Flying high

Satiricus and the fellas were exhausted. They were literally sprawled at the back of the Back Street Bar guzzling their beer between long breaths taken very carefully to make sure they didn’t choke. It was late in the afternoon of Easter Monday and they had done their duty by their families to get their kites up, up and away!! No beers had been allowed  — only Kool-Aid to wash down the baskets of “aloo ball”, boiled channa and cheese sandwiches the wives had served up.
“Budday! Me t’ink me get too ole fuh dis kite flyin’,” groaned Bungi.
“Well, I told you the tail on your son’s kite was too heavy, but you didn’t want to listen!” pointed out Satiricus.
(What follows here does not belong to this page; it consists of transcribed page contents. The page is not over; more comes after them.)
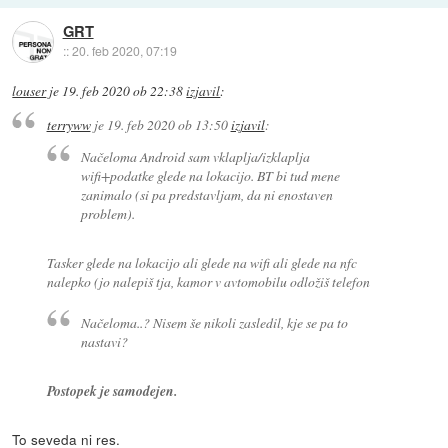
GRT
::
20. feb 2020, 07:19
louser
je
19. feb 2020 ob 22:38
izjavil
:
terryww
je
19. feb 2020 ob 13:50
izjavil
:
Načeloma Android sam vklaplja/izklaplja
wifi+podatke glede na lokacijo. BT bi tud mene
zanimalo (si pa predstavljam, da ni enostaven
problem).
Tasker glede na lokacijo ali glede na wifi ali glede na nfc
nalepko (jo nalepiš tja, kamor v avtomobilu odložiš telefon
Načeloma..? Nisem še nikoli zasledil, kje se pa to
nastavi?
Postopek je samodejen.
To seveda ni res.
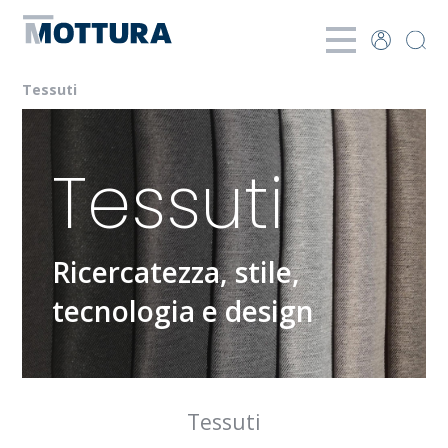
Tessuti
Tessuti
Ricercatezza, stile,
tecnologia e design
Tessuti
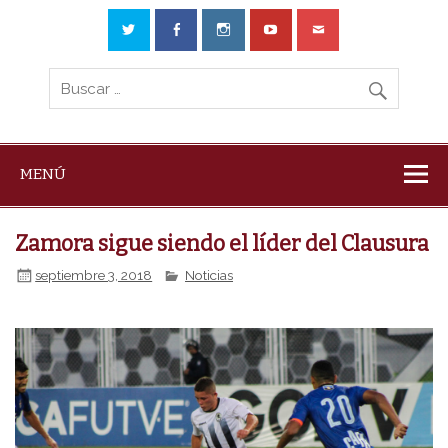
MENÚ
Zamora sigue siendo el líder del Clausura
septiembre 3, 2018
Noticias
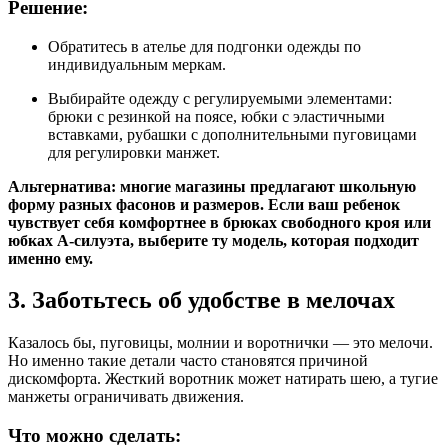
Решение:
Обратитесь в ателье для подгонки одежды по
индивидуальным меркам.
Выбирайте одежду с регулируемыми элементами:
брюки с резинкой на поясе, юбки с эластичными
вставками, рубашки с дополнительными пуговицами
для регулировки манжет.
Альтернатива: многие магазины предлагают школьную
форму разных фасонов и размеров. Если ваш ребенок
чувствует себя комфортнее в брюках свободного кроя или
юбках А-силуэта, выберите ту модель, которая подходит
именно ему.
3. Заботьтесь об удобстве в мелочах
Казалось бы, пуговицы, молнии и воротнички — это мелочи.
Но именно такие детали часто становятся причиной
дискомфорта. Жесткий воротник может натирать шею, а тугие
манжеты ограничивать движения.
Что можно сделать:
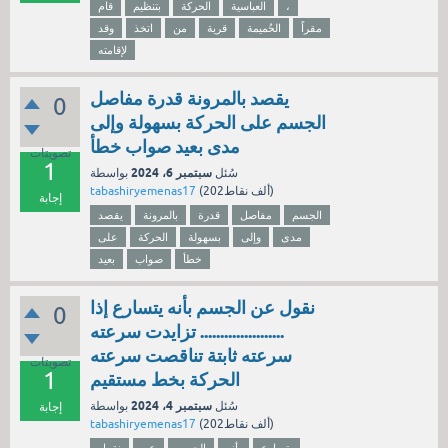
،
العباسية
الحركة
بتنظيم
قام
مقراً
الحُميمة
قرية
من
اتخذ
وقد
لإقامته
يقصد بالمرونة قدرة مفاصل
0
الجسم على الحركة بسهولة وإلى
مدى بعيد صواب خطأ
تصويتات
1
سبتمبر 6، 2024
سُئل
بواسطة
نقاط)
202ألف
(
tabashiryemenas17
إجابة
الجسم
مفاصل
قدرة
بالمرونة
يقصد
مدى
وإلى
بسهولة
الحركة
على
خطأ
صواب
بعيد
نقول عن الجسم بأنه يتسارع إذا
0
..................... تزايدت سرعته
سرعته ثابتة تناقصت سرعته
تصويتات
1
الحركة بخط مستقيم
سبتمبر 4، 2024
سُئل
بواسطة
إجابة
نقاط)
202ألف
(
tabashiryemenas17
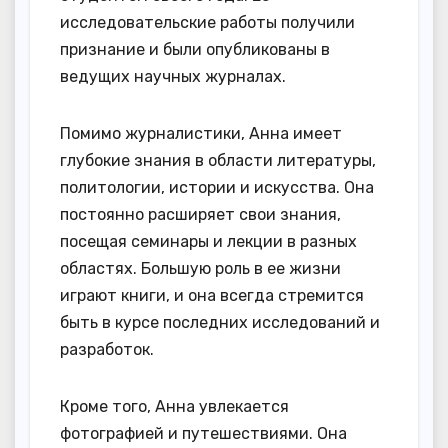
исследовательские работы получили
признание и были опубликованы в
ведущих научных журналах.
Помимо журналистики, Анна имеет
глубокие знания в области литературы,
политологии, истории и искусства. Она
постоянно расширяет свои знания,
посещая семинары и лекции в разных
областях. Большую роль в ее жизни
играют книги, и она всегда стремится
быть в курсе последних исследований и
разработок.
Кроме того, Анна увлекается
фотографией и путешествиями. Она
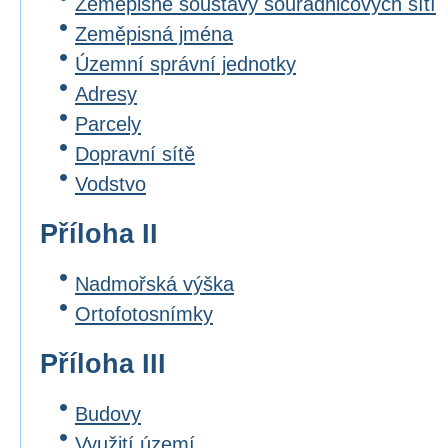
Zeměpisné soustavy souřadnicových sítí
Zeměpisná jména
Územní správní jednotky
Adresy
Parcely
Dopravní sítě
Vodstvo
Příloha II
Nadmořská výška
Ortofotosnímky
Příloha III
Budovy
Využití území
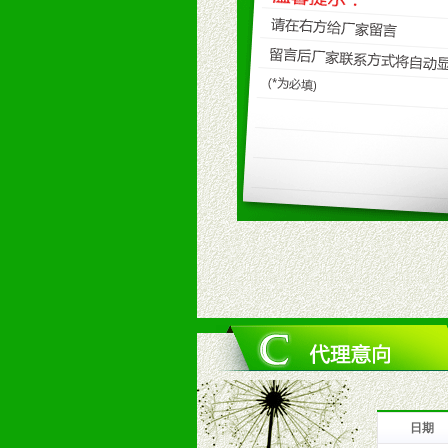
九、加盟优势
1、广告企划支持：产品手册、PO
场武器。
2、市场保护支持：供优质产品，全
3、对代理商、经销商提供公司资执
4、营销技术支持：因地制宜，采取
5、返利奖励支持：累计进货奖励，
6、售后服务支持：营销全程跟踪服
7、退换货支持：诚信为本的退换货
十、代理条件
1、拥有婴幼儿产品经销网络，营养
2、认同公司产品及经营理念，有良
3、严格按照统一最低渠道价格，统
4、具有一定的资金实力，良好的商
5、为维护区域经销商利益，不得窜
日期
十一、公司支持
“So, what’s your excuse, Sato?” asked Hari slyly. “Your daughter’s kite was plunging like a Kamikaze Pilot on steroids!!”
“That was the plan,” smiled Satiricus as he took a swig. “You see many kites she brought down?”
“Yes…including my son’s,” said Hari sourly. “It’s a good thing he didn’t catch her’s with his razor-blade tail!!”
“OK…OK…Sato. Na ansa da,” interrupted Bungi. “Tell abee wha’ happen to yuh leada Nagga Man Thursday night.”
“What you talking about?” asked Satiricus truculently.
“How come Nagga Man na get fuh talk ‘bout de SORO Bill?” Bungi wanted to know.
“He didn’t want to,” answered Satiricus rather sharply.
“I thought Trot Man cut off the debate,” observed Hari mildly. “Wasn’t that Nagga Man’s job?”
“That wasn’t it,” insisted Satiricus. “Nagga Man doesn’t give much importance to being the Prime Moocher.”
“Really?” asked Bungi sceptically. “Suh how come ‘e always wan’ fuh talk afta Jagdesh?”
“Oh!!” exclaimed Hari. “Is that why Nagga Man didn’t mind being cut off? Because Jagdesh wasn’t in the Assembly?”
“Nah!” insisted Satiricus. “Wasn’t that.”
“So what was it?” persisted Hari. “This is Easter Monday, you know!”
“He and Rum Jhaat wanted to get in as many free drinks in the MP Dining Room as they could,” confessed Satiricus.